Oct. 6 (Bloomberg) -- Japan's stocks dropped, driving the Topix index below 1,000 points for the first time since December 2003, after the global credit crisis deepened in Europe and the yen jumped, cutting the value of overseas sales.

Mitsubishi UFJ Financial Group Inc. plunged 9.2 percent after Germany agreed to rescue Hypo Real Estate Holding AG and BNP Paribas SA said it will take control of Fortis in Belgium and Luxembourg. Nintendo Co., which gets about 80 percent of its sales from overseas markets, lost 8.3 percent after the yen surged to its highest versus the euro since May 2006. Nippon Steel Corp. sank 7.8 percent on concern demand will wane.

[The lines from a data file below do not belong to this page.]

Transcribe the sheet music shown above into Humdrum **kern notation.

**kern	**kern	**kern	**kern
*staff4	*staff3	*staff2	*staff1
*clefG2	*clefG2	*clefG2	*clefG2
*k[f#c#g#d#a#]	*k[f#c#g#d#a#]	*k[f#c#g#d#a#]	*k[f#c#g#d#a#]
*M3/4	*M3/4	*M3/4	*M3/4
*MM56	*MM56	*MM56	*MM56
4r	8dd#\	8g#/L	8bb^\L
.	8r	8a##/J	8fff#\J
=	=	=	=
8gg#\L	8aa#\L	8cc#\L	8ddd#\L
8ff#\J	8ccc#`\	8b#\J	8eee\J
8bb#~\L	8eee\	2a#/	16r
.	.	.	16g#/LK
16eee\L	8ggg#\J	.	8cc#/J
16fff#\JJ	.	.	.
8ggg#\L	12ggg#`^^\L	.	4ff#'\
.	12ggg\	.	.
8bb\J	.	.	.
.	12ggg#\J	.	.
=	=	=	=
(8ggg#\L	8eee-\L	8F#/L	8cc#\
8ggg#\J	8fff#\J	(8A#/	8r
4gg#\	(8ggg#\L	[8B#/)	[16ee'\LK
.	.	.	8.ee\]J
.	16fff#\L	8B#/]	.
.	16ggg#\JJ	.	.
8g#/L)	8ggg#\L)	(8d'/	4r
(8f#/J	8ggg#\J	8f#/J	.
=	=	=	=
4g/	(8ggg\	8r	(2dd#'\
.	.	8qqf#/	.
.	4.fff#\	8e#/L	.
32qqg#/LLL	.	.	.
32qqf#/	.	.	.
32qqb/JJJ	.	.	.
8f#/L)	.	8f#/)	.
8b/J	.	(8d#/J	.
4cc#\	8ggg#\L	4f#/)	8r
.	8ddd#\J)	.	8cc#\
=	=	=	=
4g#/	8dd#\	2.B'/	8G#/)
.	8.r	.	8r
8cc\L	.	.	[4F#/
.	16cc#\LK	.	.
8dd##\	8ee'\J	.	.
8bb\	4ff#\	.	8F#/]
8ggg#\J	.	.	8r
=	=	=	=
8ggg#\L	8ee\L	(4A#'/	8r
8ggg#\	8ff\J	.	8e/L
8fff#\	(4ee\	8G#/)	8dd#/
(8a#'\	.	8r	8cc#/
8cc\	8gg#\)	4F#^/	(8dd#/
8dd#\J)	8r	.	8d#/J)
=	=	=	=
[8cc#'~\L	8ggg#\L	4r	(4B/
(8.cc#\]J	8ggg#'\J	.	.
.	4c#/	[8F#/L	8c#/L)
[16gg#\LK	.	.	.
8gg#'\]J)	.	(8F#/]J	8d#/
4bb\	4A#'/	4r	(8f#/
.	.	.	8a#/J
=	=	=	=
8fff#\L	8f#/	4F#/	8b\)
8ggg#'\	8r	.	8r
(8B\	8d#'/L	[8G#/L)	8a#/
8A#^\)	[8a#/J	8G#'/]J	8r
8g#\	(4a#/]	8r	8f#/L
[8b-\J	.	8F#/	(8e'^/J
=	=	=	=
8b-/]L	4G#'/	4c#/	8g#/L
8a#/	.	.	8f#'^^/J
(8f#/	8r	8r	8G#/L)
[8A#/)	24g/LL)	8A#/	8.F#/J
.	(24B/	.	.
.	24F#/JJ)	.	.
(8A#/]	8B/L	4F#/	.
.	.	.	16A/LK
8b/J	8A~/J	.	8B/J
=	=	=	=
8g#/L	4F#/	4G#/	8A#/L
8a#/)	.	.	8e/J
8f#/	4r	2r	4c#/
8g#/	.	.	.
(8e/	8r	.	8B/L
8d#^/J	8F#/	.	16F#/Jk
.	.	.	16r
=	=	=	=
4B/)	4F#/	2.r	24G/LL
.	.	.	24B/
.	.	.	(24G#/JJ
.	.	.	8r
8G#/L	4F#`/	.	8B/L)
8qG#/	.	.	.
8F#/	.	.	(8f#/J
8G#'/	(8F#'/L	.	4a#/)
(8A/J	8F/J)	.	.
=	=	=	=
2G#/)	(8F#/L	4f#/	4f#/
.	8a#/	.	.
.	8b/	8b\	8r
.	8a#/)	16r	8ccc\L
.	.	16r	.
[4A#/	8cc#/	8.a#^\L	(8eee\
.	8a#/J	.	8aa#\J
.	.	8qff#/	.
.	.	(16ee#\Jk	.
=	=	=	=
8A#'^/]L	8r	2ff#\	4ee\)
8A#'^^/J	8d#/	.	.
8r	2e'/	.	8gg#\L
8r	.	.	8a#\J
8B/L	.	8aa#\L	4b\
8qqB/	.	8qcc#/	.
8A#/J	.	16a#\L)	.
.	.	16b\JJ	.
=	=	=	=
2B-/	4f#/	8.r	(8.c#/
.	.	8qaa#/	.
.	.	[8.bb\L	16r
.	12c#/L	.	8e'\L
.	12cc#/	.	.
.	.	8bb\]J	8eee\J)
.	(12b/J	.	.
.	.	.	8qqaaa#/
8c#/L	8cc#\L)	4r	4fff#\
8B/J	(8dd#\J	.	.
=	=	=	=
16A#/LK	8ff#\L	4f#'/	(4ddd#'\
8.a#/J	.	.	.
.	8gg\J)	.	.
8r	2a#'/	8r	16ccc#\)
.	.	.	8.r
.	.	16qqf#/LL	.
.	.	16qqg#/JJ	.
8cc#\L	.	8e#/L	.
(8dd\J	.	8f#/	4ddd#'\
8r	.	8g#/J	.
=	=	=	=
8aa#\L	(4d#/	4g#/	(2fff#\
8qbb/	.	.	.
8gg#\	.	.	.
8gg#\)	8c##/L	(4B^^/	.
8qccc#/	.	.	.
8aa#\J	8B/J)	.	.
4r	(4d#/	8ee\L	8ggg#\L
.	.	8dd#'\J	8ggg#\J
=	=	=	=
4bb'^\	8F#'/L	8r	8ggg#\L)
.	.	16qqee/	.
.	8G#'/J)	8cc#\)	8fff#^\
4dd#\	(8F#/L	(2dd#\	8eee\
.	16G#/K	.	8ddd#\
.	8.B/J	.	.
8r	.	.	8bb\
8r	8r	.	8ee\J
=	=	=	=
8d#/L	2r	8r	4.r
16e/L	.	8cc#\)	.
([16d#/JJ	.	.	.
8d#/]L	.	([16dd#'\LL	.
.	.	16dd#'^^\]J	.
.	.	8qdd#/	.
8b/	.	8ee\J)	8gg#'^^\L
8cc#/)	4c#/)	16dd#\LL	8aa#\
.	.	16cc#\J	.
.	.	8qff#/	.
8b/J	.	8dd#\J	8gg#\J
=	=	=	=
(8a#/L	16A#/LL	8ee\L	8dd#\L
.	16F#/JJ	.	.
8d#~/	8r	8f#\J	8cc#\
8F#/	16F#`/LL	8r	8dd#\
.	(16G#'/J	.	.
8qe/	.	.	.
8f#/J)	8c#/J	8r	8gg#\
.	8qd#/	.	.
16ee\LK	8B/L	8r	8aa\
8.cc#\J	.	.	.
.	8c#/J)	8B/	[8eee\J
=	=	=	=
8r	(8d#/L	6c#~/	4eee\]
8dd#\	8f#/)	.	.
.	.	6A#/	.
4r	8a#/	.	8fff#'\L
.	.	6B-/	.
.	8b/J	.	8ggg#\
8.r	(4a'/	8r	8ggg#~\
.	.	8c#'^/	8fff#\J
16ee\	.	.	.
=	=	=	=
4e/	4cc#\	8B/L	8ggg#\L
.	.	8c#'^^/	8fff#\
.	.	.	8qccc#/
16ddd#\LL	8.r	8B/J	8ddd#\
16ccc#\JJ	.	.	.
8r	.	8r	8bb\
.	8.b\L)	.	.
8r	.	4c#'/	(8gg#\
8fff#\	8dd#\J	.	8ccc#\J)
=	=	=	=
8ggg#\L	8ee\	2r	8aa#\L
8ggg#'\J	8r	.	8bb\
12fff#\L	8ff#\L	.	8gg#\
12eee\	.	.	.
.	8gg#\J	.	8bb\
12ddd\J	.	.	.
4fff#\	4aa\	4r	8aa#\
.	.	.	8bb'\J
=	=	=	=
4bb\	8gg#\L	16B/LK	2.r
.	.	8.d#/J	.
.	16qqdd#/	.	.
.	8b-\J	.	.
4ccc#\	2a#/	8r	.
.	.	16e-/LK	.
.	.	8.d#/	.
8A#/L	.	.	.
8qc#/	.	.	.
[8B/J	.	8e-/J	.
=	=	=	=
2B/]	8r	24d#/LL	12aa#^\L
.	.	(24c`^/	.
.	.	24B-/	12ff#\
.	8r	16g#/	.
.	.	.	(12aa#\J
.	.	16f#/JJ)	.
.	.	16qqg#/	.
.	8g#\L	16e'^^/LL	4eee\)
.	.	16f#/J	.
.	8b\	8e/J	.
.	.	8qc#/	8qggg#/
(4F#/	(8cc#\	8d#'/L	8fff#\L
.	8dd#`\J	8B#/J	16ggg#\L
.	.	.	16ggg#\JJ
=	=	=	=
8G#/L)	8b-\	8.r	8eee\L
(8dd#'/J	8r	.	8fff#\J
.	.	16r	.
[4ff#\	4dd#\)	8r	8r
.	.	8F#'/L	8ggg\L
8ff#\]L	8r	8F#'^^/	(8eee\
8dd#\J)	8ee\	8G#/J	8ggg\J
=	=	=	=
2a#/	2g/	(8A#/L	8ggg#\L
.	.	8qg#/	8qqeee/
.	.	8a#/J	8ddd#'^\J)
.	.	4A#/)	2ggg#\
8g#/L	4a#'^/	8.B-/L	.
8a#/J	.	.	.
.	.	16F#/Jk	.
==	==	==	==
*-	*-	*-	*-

``This is probably the worst market I've ever seen,'' said Hideo Arimura, who oversees the equivalent of $1.9 billion at Mizuho Asset Management Co. ``It's totally dark and there's nothing that prompts investors to buy stocks.''

The Topix fell 48.92, or 4.7 percent, to close at 999.05 in Tokyo. Only 93 of 1,714 members included in the index rose. The Nikkei 225 Stock Average declined 465.05, or 4.3 percent, to 10,473.09.

The Nikkei lost 8 percent last week, its biggest drop since August 2007, on concern the passage of a $700 billion bank bailout by the U.S. will fail to stimulate demand for Japan's exports. The benchmark is down 32 percent this year, set for its second straight annual drop.